At least 16 people were killed on Saturday in two suicide attacks against a restaurant and coffee shop in Somalia.
Suicide bombers walked into the two locations in the southwestern city of Baidoa and detonated their vests within minutes of each other, according to witnesses.
The blasts came a day before the first anniversary of a truck bombing that left more than 500 dead in Mogadishu, the worst ever attack in Somalia which was blamed on the extremist al-Shabaab group.
"The number of the dead we have confirmed from the two blasts is 16 and nearly twenty others were wounded some of them seriously, nine people died in the second blast and seven in the first," said Abudulahi Mohamed, a police official in Baidoa.
"The targeted locations are populated by innocent civilians so that all of the victims were civilians, and the number of the dead can increase anytime because of the wounded," he added.

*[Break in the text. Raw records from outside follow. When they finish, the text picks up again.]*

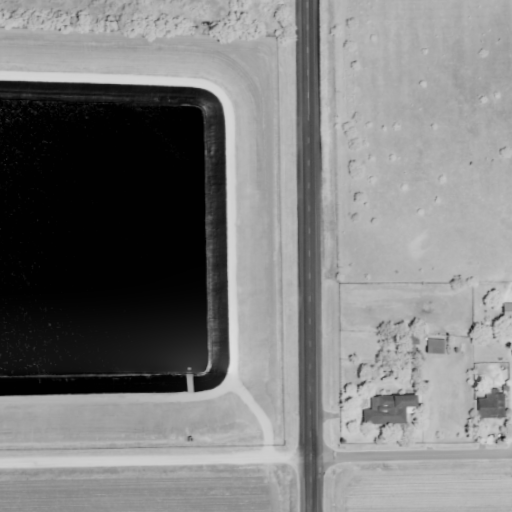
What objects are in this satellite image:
road: (308, 255)
building: (505, 311)
building: (432, 346)
building: (487, 406)
building: (385, 409)
road: (411, 457)
road: (155, 462)
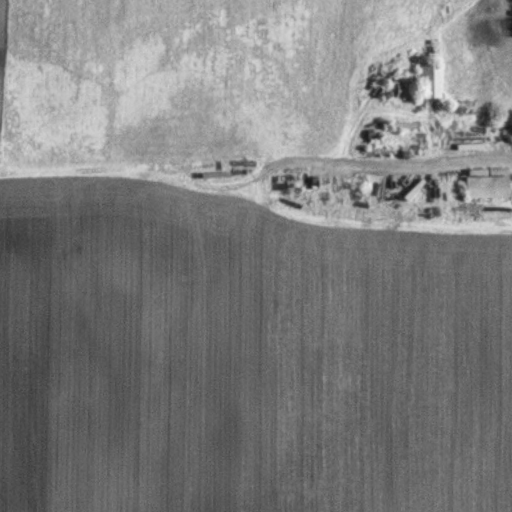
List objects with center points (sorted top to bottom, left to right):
building: (429, 81)
building: (484, 182)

Mohamed Adam, another police official, gave the same toll.
"I saw fifteen dead bodies at the hospital all of them collected from the scene of the attacks, many worried people poured into the hospital looking for their relatives" Abdi Hassan, a relative of a patient who was wounded in the blast.
Al-Shabaab militants claimed responsibility for the twin attacks.
The attacks follow a US airstrike against al Shabaab militants in Haradere, a district in Galmudug region.
The US military's Africa Command said on Saturday it was still assessing the impact of the strike, which was carried out on Friday together with the Somali military.